Bild: Wollen keine Nazis in der Stadt: Braunschweiger Gegendemonstrant:innen
Hamburg taz | Die Aussage von Martin Kiese ist eindeutig. „Judenpresse (…)
Feuer und Benzin für euch“, sagte der stellvertretende Kreisvorsitzende der
neonazistischen Partei „Die Rechte“ Braunschweig / Hildesheim bei einem
Aufmarsch in Braunschweig zu anwesenden Journalisten. Eine Drohung, die die
Staatsanwaltschaft Braunschweig im Februar aber nicht als eine solche
bewertete.
Am Dienstag nun ordnete die Generalstaatsanwaltschaft Braunschweig weitere
Ermittlungen gegen das Mitglied der rechtsextremen Kleinstpartei an. Die
Staatsanwaltschaft muss nun „wegen Verdachts der Volksverhetzung und
Beleidigung“ wieder ermitteln. Die Generalstaatsanwaltschaft hat damit die
erste Entscheidung aufgehoben und „mehreren Beschwerden stattgegeben“,
heißt es in einer Pressemitteilung.

» AUFGABENLISTE
A) Wegen welcher Verdachtsmomente muss die Staatsanwaltschaft laut Textauszug erneut ermitteln?
B) Führen Sie den Textauszug über die Ermittlungen gegen Martin Kiese im Anschluss an seinen letzten Satz fort.
Die anschließenden Daten sind eigenständiges Material und gehören nicht zum Textauszug.

» QUELLDATEN

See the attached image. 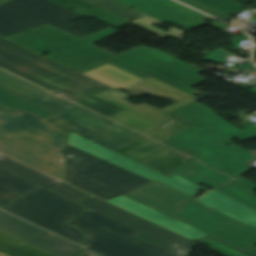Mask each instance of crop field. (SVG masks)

» ERGEBNISSE
A) Wegen Verdachts der Volksverhetzung und Beleidigung.

B)
Am 15. November vergangenen Jahres hatte Kiese bei einer Veranstaltung von
„Die Rechte“ zum Volkstrauertag die Drohung ausgesprochen und auch gleich
noch von „Judenpack“ gesprochen. [1][Ein kurzes Video des Journalisten
Moritz Siman] dokumentiert die Aktion. Keine 20 Sekunden lang ist der Clip
mit dem 51-jährigen „Urgestein“ der regionalen Szene, der schon bei der
verbotenen „Freiheitlichen Partei Deutschlands“ (FAP) aktiv war. Mit einem
Stock in der Hand läuft er über eine Wiese, die Worte sind deutlich zu
hören. Bei Twitter hatte Siman den Auftritt beim „Heldengedenken“ noch am
selben Tag veröffentlicht. Die Polizei nahm die Ermittlungen auf.
Knapp drei Monate später [2][fasst der Journalist David Janzen] aus
Braunschweig bei der Staatsanwaltschaft nach und erfuhr, dass die
Ermittlungen eingestellt wurden. „Die Worte ‚Jude‘ und ‚Judenpresse‘ …
insoweit schon objektiv keine Beleidigungen – ebenso wenig wie ‚Christ‘
oder ‚Moslem‘„, erklärte ein Pressesprecher der Staatsanwaltschaft in ei…
Stellungnahme. Die „Bezeichnung ‚Pack‘“ wäre durchaus eine Beleidigung,
doch die Geschädigten hätten hierzu keinen Strafantrag gestellt, führte der
Pressesprecher aus.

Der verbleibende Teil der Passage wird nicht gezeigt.